[PASSAGE PROVIDED]
=== Section Start ===

Memphis police investigate remains of three children found in wooded area
A dog walker’s March 8 tip led police to remains believed to be three children, ages 3 to 7, in Hickory Hill, possibly there for years.

The discovery in Hickory Hill has turned into an investigation into how the remains of three young children could have stayed hidden in southeast Memphis for so long. Police say the bones may have been in the wooded area near Ridge Meadow Parkway and Ridgeway Road for years, with no identification yet for the children.
The case began on March 8, 2026, after a person walking a dog reported what appeared to be a human skull. Memphis police and the Shelby County Medical Examiner’s Office then searched the area over the following days and weeks, widening the effort in and around a wooded stretch that also included a drainage area. Investigators later recovered two skulls and 14 bones, and police said no other items beyond bone fragments had been found.
Memphis Police Chief Cerelyn “CJ” Davis said the remains are believed to be those of three children between the ages of 3 and 7. Davis, who has led the department since 2021 and is the city’s first female police chief, said the scene remains under investigation. The FBI is assisting Memphis police as detectives work to determine whether the deaths were homicides and whether the remains match any missing children cases.

=== Section End ===

[SOURCE DATA]
=== Section Start ===

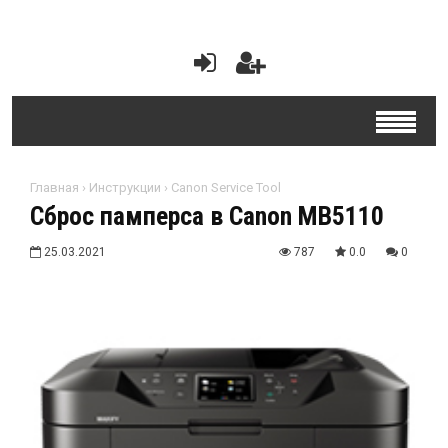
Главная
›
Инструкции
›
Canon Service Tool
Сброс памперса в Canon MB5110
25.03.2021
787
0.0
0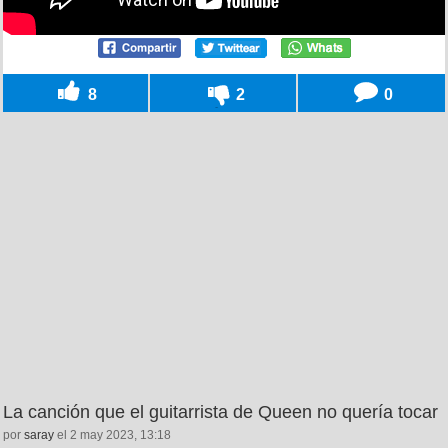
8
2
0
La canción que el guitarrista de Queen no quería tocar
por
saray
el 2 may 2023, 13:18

=== Section End ===
=== Section Start ===

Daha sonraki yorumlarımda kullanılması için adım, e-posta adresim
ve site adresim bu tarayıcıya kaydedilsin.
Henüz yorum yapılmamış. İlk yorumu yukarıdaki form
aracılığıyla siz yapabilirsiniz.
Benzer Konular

=== Section End ===

[EXERCISE SET]
• A. According to the article on the Memphis remains, what did investigators recover from the wooded area?
• B. Write out the part of the article on the Memphis remains starting at "The case began" and ending at "had been found.".
• C. What comes next in the article on the Memphis remains? Write a continuation that begins after its final sentence.

[SET OF ANSWERS]
• A. Two skulls and 14 bones.

• B.
The case began on March 8, 2026, after a person walking a dog reported what appeared to be a human skull. Memphis police and the Shelby County Medical Examiner’s Office then searched the area over the following days and weeks, widening the effort in and around a wooded stretch that also included a drainage area. Investigators later recovered two skulls and 14 bones, and police said no other items beyond bone fragments had been found.

• C.
The location deepens the concern. Hickory Hill is a large neighborhood in southeast Memphis, and the recovery site sits near roads, drainage systems and residential areas where activity might be expected to expose a burial or concealment site. Instead, investigators are now trying to reconstruct how remains of such young children could have gone undetected in a public area long enough for police to describe them as possibly there for a few years.
For Shelby County authorities, the case now depends on forensic work as much as field search efforts. The medical examiner’s office is handling the recovery process, while Memphis homicide investigators and federal agents try to identify the children and establish when and how they died. Until then, the case stands as a stark failure of detection, reporting and oversight in a place where someone finally noticed what had apparently been hidden in plain sight.